* [TASK STATEMENT]
Would it be possible to quote, exactly and in full, the lines from the one with "dealing with this." through the end of the entries below?

*** Opening of LISTED RECORDS ***

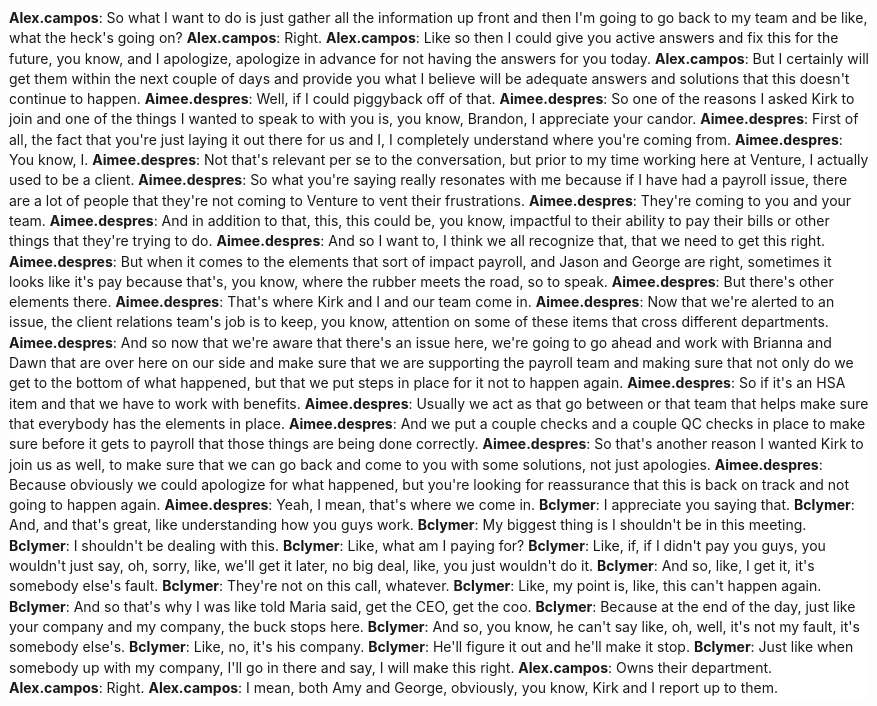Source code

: **Alex.campos**: So what I want to do is just gather all the information up front and then I'm going to go back to my team and be like, what the heck's going on?
**Alex.campos**: Right.
**Alex.campos**: Like so then I could give you active answers and fix this for the future, you know, and I apologize, apologize in advance for not having the answers for you today.
**Alex.campos**: But I certainly will get them within the next couple of days and provide you what I believe will be adequate answers and solutions that this doesn't continue to happen.
**Aimee.despres**: Well, if I could piggyback off of that.
**Aimee.despres**: So one of the reasons I asked Kirk to join and one of the things I wanted to speak to with you is, you know, Brandon, I appreciate your candor.
**Aimee.despres**: First of all, the fact that you're just laying it out there for us and I, I completely understand where you're coming from.
**Aimee.despres**: You know, I.
**Aimee.despres**: Not that's relevant per se to the conversation, but prior to my time working here at Venture, I actually used to be a client.
**Aimee.despres**: So what you're saying really resonates with me because if I have had a payroll issue, there are a lot of people that they're not coming to Venture to vent their frustrations.
**Aimee.despres**: They're coming to you and your team.
**Aimee.despres**: And in addition to that, this, this could be, you know, impactful to their ability to pay their bills or other things that they're trying to do.
**Aimee.despres**: And so I want to, I think we all recognize that, that we need to get this right.
**Aimee.despres**: But when it comes to the elements that sort of impact payroll, and Jason and George are right, sometimes it looks like it's pay because that's, you know, where the rubber meets the road, so to speak.
**Aimee.despres**: But there's other elements there.
**Aimee.despres**: That's where Kirk and I and our team come in.
**Aimee.despres**: Now that we're alerted to an issue, the client relations team's job is to keep, you know, attention on some of these items that cross different departments.
**Aimee.despres**: And so now that we're aware that there's an issue here, we're going to go ahead and work with Brianna and Dawn that are over here on our side and make sure that we are supporting the payroll team and making sure that not only do we get to the bottom of what happened, but that we put steps in place for it not to happen again.
**Aimee.despres**: So if it's an HSA item and that we have to work with benefits.
**Aimee.despres**: Usually we act as that go between or that team that helps make sure that everybody has the elements in place.
**Aimee.despres**: And we put a couple checks and a couple QC checks in place to make sure before it gets to payroll that those things are being done correctly.
**Aimee.despres**: So that's another reason I wanted Kirk to join us as well, to make sure that we can go back and come to you with some solutions, not just apologies.
**Aimee.despres**: Because obviously we could apologize for what happened, but you're looking for reassurance that this is back on track and not going to happen again.
**Aimee.despres**: Yeah, I mean, that's where we come in.
**Bclymer**: I appreciate you saying that.
**Bclymer**: And, and that's great, like understanding how you guys work.
**Bclymer**: My biggest thing is I shouldn't be in this meeting.
**Bclymer**: I shouldn't be dealing with this.
**Bclymer**: Like, what am I paying for?
**Bclymer**: Like, if, if I didn't pay you guys, you wouldn't just say, oh, sorry, like, we'll get it later, no big deal, like, you just wouldn't do it.
**Bclymer**: And so, like, I get it, it's somebody else's fault.
**Bclymer**: They're not on this call, whatever.
**Bclymer**: Like, my point is, like, this can't happen again.
**Bclymer**: And so that's why I was like told Maria said, get the CEO, get the coo.
**Bclymer**: Because at the end of the day, just like your company and my company, the buck stops here.
**Bclymer**: And so, you know, he can't say like, oh, well, it's not my fault, it's somebody else's.
**Bclymer**: Like, no, it's his company.
**Bclymer**: He'll figure it out and he'll make it stop.
**Bclymer**: Just like when somebody up with my company, I'll go in there and say, I will make this right.
**Alex.campos**: Owns their department.
**Alex.campos**: Right.
**Alex.campos**: I mean, both Amy and George, obviously, you know, Kirk and I report up to them.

*** Close of LISTED RECORDS ***

* [SOLUTION]
**Bclymer**: I shouldn't be dealing with this.
**Bclymer**: Like, what am I paying for?
**Bclymer**: Like, if, if I didn't pay you guys, you wouldn't just say, oh, sorry, like, we'll get it later, no big deal, like, you just wouldn't do it.
**Bclymer**: And so, like, I get it, it's somebody else's fault.
**Bclymer**: They're not on this call, whatever.
**Bclymer**: Like, my point is, like, this can't happen again.
**Bclymer**: And so that's why I was like told Maria said, get the CEO, get the coo.
**Bclymer**: Because at the end of the day, just like your company and my company, the buck stops here.
**Bclymer**: And so, you know, he can't say like, oh, well, it's not my fault, it's somebody else's.
**Bclymer**: Like, no, it's his company.
**Bclymer**: He'll figure it out and he'll make it stop.
**Bclymer**: Just like when somebody up with my company, I'll go in there and say, I will make this right.
**Alex.campos**: Owns their department.
**Alex.campos**: Right.
**Alex.campos**: I mean, both Amy and George, obviously, you know, Kirk and I report up to them.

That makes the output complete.